- **DATA EXTRACT**:
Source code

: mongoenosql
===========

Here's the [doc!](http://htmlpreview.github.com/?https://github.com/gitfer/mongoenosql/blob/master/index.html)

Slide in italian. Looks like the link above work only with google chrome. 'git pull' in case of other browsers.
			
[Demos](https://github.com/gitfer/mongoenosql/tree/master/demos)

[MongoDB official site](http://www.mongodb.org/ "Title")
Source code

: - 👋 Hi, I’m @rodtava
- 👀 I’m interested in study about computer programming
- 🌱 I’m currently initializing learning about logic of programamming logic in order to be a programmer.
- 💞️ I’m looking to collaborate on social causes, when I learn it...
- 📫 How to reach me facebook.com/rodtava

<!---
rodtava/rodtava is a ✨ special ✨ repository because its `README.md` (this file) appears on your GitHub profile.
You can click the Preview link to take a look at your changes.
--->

- **WHAT IS NEEDED**:
Repeat the records word for word, from their first line through the line that contains "Slide in italian.", with both ends included.

- **RESPONSE FOR THIS EXERCISE**:
Source code

: mongoenosql
===========

Here's the [doc!](http://htmlpreview.github.com/?https://github.com/gitfer/mongoenosql/blob/master/index.html)

Slide in italian. Looks like the link above work only with google chrome. 'git pull' in case of other browsers.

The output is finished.